======== Texto de la página ========
En el puesto 75 del mercado municipal de San Fernando el pescado está vendido desde hace años. El repartidor no para ante su puerta, los clientes continúan caminando con paso atribulado cuando se acercan al ventanal de esta antigua pescadería, dirigiendo miradas curiosas pero sin pararse a pedir la vez.
El puesto 75 es un lugar de contrastes. Su mostrador metálico está yermo y frío, pero su interior está preñado de ideas. No hay ningún pescadero que lo regente, pero por sus puertas pasan comunicadores, diseñadores, periodistas, arquitectos y obreros. El puesto 75 no vende nada, pero es uno de los culpables de que el madrileño mercado de Lavapiés haya recuperado un esplendor que los años habían teñido de mate. Y es que el 75 no es un puesto cualquiera. Es un puesto en construcción.
PEC (puesto en construcción) es el nombre de un local y de un colectivo que intenta transformar la realidad. Bajo estas siglas se esconde un espacio compartido de trabajo y un centro de empoderamiento ciudadano; una agencia de comunicación y una central de diseño y edición -aún en desarrollo-; y un centro de arquitectura sostenible. PEC es muchas cosas, y todas se resumen en un espacio de 41 metros cuadrados que ocupa el puesto 75 en el mercado de San Fernando.
El local fue diseñado y construido por los integrantes de la asociación, con ayuda de amigos, utilizando materiales reciclados y bajo criterios de construcción sostenible. Su mesa era la puerta de la pescadería, las baldosas de su suelo eran el revestimiento de mármol de sus antiguas paredes, los azulejos de una obra en la que estaban trabajando.
========
### Tareas a realizar
(a) Responde estas preguntas sobre el texto del puesto 75:
(i) ¿A qué se dedicaba antes el local que ocupa el puesto 75?
(ii) ¿Cuántos metros cuadrados tiene el espacio de PEC?
(iii) ¿Qué fue antes la mesa del local?
(b) Cita del texto del puesto 75 el fragmento que empieza con "En el puesto" y llega hasta "puesto en construcción.".
(c) Resume el texto del puesto 75 en tres oraciones.
======== Filas de datos ========
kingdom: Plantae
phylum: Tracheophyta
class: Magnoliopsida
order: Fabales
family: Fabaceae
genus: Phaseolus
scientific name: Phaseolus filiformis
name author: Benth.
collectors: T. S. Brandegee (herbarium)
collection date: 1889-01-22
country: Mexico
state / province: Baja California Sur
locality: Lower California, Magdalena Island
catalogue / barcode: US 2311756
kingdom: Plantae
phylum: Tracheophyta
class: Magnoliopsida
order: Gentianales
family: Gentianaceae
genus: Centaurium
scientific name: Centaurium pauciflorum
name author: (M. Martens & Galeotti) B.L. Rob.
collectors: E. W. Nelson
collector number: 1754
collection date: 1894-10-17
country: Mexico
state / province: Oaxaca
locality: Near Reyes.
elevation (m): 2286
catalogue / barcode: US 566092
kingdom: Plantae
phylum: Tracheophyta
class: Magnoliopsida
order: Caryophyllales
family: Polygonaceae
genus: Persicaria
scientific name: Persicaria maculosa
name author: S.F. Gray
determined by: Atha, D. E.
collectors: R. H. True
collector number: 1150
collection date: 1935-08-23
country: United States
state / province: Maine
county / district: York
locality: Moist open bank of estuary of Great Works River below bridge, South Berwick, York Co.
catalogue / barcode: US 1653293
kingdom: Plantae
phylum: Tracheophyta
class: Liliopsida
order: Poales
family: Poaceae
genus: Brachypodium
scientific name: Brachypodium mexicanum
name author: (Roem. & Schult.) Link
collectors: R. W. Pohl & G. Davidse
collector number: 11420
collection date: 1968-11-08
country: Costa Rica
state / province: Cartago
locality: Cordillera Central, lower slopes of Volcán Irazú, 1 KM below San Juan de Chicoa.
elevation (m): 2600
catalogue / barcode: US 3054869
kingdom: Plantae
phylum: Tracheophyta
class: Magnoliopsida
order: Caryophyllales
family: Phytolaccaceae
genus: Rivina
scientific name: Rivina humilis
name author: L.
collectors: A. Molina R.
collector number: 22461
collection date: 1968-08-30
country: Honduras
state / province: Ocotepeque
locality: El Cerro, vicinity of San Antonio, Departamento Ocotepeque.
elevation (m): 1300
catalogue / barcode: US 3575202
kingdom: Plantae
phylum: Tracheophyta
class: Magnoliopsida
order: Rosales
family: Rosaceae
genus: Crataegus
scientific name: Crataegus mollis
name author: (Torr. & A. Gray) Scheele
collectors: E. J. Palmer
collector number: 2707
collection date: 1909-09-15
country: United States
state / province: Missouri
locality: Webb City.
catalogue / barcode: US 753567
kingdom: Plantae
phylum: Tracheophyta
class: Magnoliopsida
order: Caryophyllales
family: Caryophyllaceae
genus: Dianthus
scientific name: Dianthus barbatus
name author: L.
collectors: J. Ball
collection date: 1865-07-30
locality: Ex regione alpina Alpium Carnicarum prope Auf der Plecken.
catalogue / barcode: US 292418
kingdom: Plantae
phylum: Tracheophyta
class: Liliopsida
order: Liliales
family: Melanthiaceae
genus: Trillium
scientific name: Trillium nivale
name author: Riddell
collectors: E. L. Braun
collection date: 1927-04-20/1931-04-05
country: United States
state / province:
========
### Las respuestas
(a)
(i) Era una pescadería.
(ii) Tiene 41 metros cuadrados.
(iii) Era la puerta de la pescadería.

(b)
En el puesto 75 del mercado municipal de San Fernando el pescado está vendido desde hace años. El repartidor no para ante su puerta, los clientes continúan caminando con paso atribulado cuando se acercan al ventanal de esta antigua pescadería, dirigiendo miradas curiosas pero sin pararse a pedir la vez.
El puesto 75 es un lugar de contrastes. Su mostrador metálico está yermo y frío, pero su interior está preñado de ideas. No hay ningún pescadero que lo regente, pero por sus puertas pasan comunicadores, diseñadores, periodistas, arquitectos y obreros. El puesto 75 no vende nada, pero es uno de los culpables de que el madrileño mercado de Lavapiés haya recuperado un esplendor que los años habían teñido de mate. Y es que el 75 no es un puesto cualquiera. Es un puesto en construcción.

(c) En el puesto 75 del mercado de San Fernando, una antigua pescadería, ya no se vende nada, pero por sus puertas pasan comunicadores, diseñadores, periodistas, arquitectos y obreros. PEC (puesto en construcción) es un local y un colectivo que intenta transformar la realidad y reúne en 41 metros cuadrados un espacio compartido de trabajo, un centro de empoderamiento ciudadano, una agencia de comunicación y un centro de arquitectura sostenible. Los integrantes de la asociación diseñaron y construyeron el local con ayuda de amigos, con materiales reciclados y bajo criterios de construcción sostenible.